# Work instruction:
Return the data word for word. Pictures are to be omitted.

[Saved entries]

+++

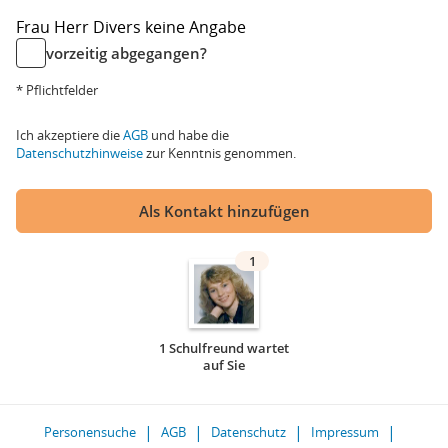
Frau
Herr
Divers
keine Angabe
vorzeitig abgegangen?
* Pflichtfelder
Ich akzeptiere die
AGB
und habe die
Datenschutzhinweise
zur Kenntnis genommen.
Als Kontakt hinzufügen
1
1 Schulfreund wartet
auf Sie
Personensuche
AGB
Datenschutz
Impressum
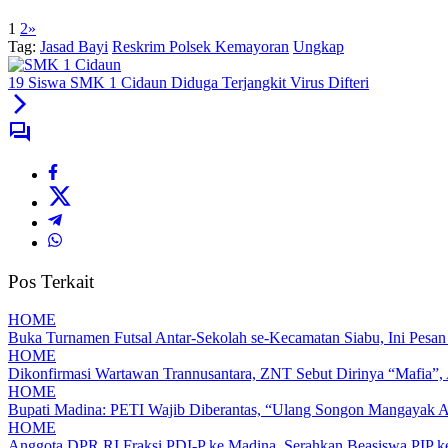
1
2
»
Tag:
Jasad Bayi
Reskrim Polsek Kemayoran
Ungkap
19 Siswa SMK 1 Cidaun Diduga Terjangkit Virus Difteri
Pos Terkait
HOME
Buka Turnamen Futsal Antar-Sekolah se-Kecamatan Siabu, Ini Pesa
HOME
Dikonfirmasi Wartawan Trannusantara, ZNT Sebut Dirinya “Mafia”, 
HOME
Bupati Madina: PETI Wajib Diberantas, “Ulang Songon Mangayak 
HOME
Anggota DPR RI Fraksi PDI-P ke Madina, Serahkan Beasiswa PIP 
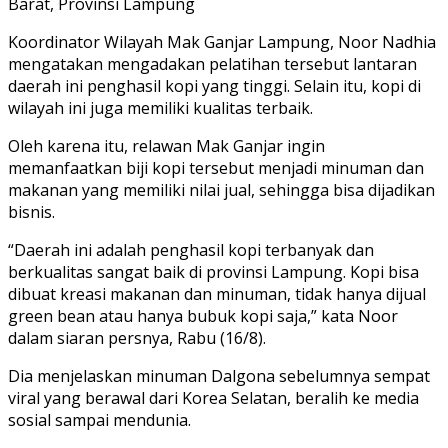
Barat, Provinsi Lampung
Koordinator Wilayah Mak Ganjar Lampung, Noor Nadhia
mengatakan mengadakan pelatihan tersebut lantaran
daerah ini penghasil kopi yang tinggi. Selain itu, kopi di
wilayah ini juga memiliki kualitas terbaik.
Oleh karena itu, relawan Mak Ganjar ingin
memanfaatkan biji kopi tersebut menjadi minuman dan
makanan yang memiliki nilai jual, sehingga bisa dijadikan
bisnis.
“Daerah ini adalah penghasil kopi terbanyak dan
berkualitas sangat baik di provinsi Lampung. Kopi bisa
dibuat kreasi makanan dan minuman, tidak hanya dijual
green bean atau hanya bubuk kopi saja,” kata Noor
dalam siaran persnya, Rabu (16/8).
Dia menjelaskan minuman Dalgona sebelumnya sempat
viral yang berawal dari Korea Selatan, beralih ke media
sosial sampai mendunia.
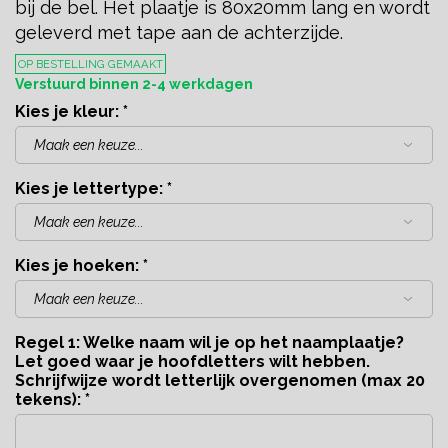
bij de bel. Het plaatje is 80x20mm lang en wordt
geleverd met tape aan de achterzijde.
OP BESTELLING GEMAAKT
Verstuurd binnen 2-4 werkdagen
Kies je kleur:
*
Kies je lettertype:
*
Kies je hoeken:
*
Regel 1: Welke naam wil je op het naamplaatje?
Let goed waar je hoofdletters wilt hebben.
Schrijfwijze wordt letterlijk overgenomen (max 20
tekens):
*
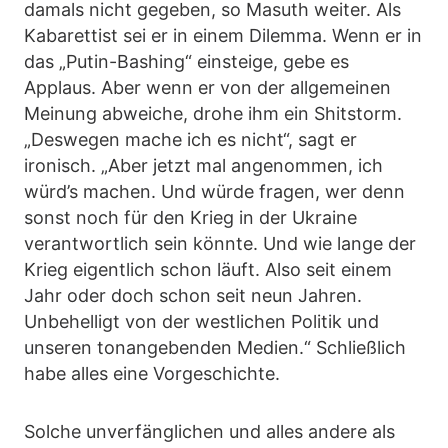
damals nicht gegeben, so Masuth weiter. Als
Kabarettist sei er in einem Dilemma. Wenn er in
das „Putin-Bashing“ einsteige, gebe es
Applaus. Aber wenn er von der allgemeinen
Meinung abweiche, drohe ihm ein Shitstorm.
„Deswegen mache ich es nicht“, sagt er
ironisch. „Aber jetzt mal angenommen, ich
würd’s machen. Und würde fragen, wer denn
sonst noch für den Krieg in der Ukraine
verantwortlich sein könnte. Und wie lange der
Krieg eigentlich schon läuft. Also seit einem
Jahr oder doch schon seit neun Jahren.
Unbehelligt von der westlichen Politik und
unseren tonangebenden Medien.“ Schließlich
habe alles eine Vorgeschichte.
Solche unverfänglichen und alles andere als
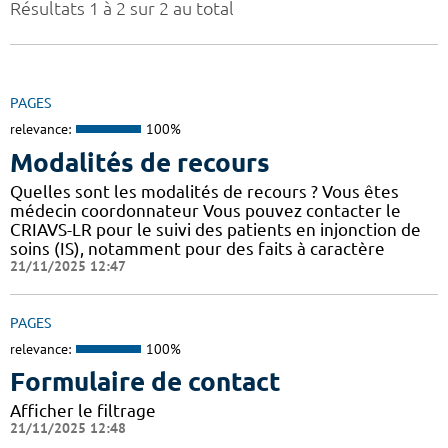
Résultats 1 à 2 sur 2 au total
PAGES
relevance:
100%
Modalités de recours
Quelles sont les modalités de recours ? Vous êtes
médecin coordonnateur Vous pouvez contacter le
CRIAVS-LR pour le suivi des patients en injonction de
soins (IS), notamment pour des faits à caractère
21/11/2025 12:47
PAGES
relevance:
100%
Formulaire de contact
Afficher le filtrage
21/11/2025 12:48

+++

# Expected output:
Frau
Herr
Divers
keine Angabe
vorzeitig abgegangen?
* Pflichtfelder
Ich akzeptiere die
AGB
und habe die
Datenschutzhinweise
zur Kenntnis genommen.
Als Kontakt hinzufügen
1
1 Schulfreund wartet
auf Sie
Personensuche
AGB
Datenschutz
Impressum
1
2
»
Tag:
Jasad Bayi
Reskrim Polsek Kemayoran
Ungkap
19 Siswa SMK 1 Cidaun Diduga Terjangkit Virus Difteri
Pos Terkait
HOME
Buka Turnamen Futsal Antar-Sekolah se-Kecamatan Siabu, Ini Pesa
HOME
Dikonfirmasi Wartawan Trannusantara, ZNT Sebut Dirinya “Mafia”, 
HOME
Bupati Madina: PETI Wajib Diberantas, “Ulang Songon Mangayak 
HOME
Anggota DPR RI Fraksi PDI-P ke Madina, Serahkan Beasiswa PIP 
Barat, Provinsi Lampung
Koordinator Wilayah Mak Ganjar Lampung, Noor Nadhia
mengatakan mengadakan pelatihan tersebut lantaran
daerah ini penghasil kopi yang tinggi. Selain itu, kopi di
wilayah ini juga memiliki kualitas terbaik.
Oleh karena itu, relawan Mak Ganjar ingin
memanfaatkan biji kopi tersebut menjadi minuman dan
makanan yang memiliki nilai jual, sehingga bisa dijadikan
bisnis.
“Daerah ini adalah penghasil kopi terbanyak dan
berkualitas sangat baik di provinsi Lampung. Kopi bisa
dibuat kreasi makanan dan minuman, tidak hanya dijual
green bean atau hanya bubuk kopi saja,” kata Noor
dalam siaran persnya, Rabu (16/8).
Dia menjelaskan minuman Dalgona sebelumnya sempat
viral yang berawal dari Korea Selatan, beralih ke media
sosial sampai mendunia.
bij de bel. Het plaatje is 80x20mm lang en wordt
geleverd met tape aan de achterzijde.
OP BESTELLING GEMAAKT
Verstuurd binnen 2-4 werkdagen
Kies je kleur:
*
Kies je lettertype:
*
Kies je hoeken:
*
Regel 1: Welke naam wil je op het naamplaatje?
Let goed waar je hoofdletters wilt hebben.
Schrijfwijze wordt letterlijk overgenomen (max 20
tekens):
*
damals nicht gegeben, so Masuth weiter. Als
Kabarettist sei er in einem Dilemma. Wenn er in
das „Putin-Bashing“ einsteige, gebe es
Applaus. Aber wenn er von der allgemeinen
Meinung abweiche, drohe ihm ein Shitstorm.
„Deswegen mache ich es nicht“, sagt er
ironisch. „Aber jetzt mal angenommen, ich
würd’s machen. Und würde fragen, wer denn
sonst noch für den Krieg in der Ukraine
verantwortlich sein könnte. Und wie lange der
Krieg eigentlich schon läuft. Also seit einem
Jahr oder doch schon seit neun Jahren.
Unbehelligt von der westlichen Politik und
unseren tonangebenden Medien.“ Schließlich
habe alles eine Vorgeschichte.
Solche unverfänglichen und alles andere als
Résultats 1 à 2 sur 2 au total
PAGES
relevance:
100%
Modalités de recours
Quelles sont les modalités de recours ? Vous êtes
médecin coordonnateur Vous pouvez contacter le
CRIAVS-LR pour le suivi des patients en injonction de
soins (IS), notamment pour des faits à caractère
21/11/2025 12:47
PAGES
relevance:
100%
Formulaire de contact
Afficher le filtrage
21/11/2025 12:48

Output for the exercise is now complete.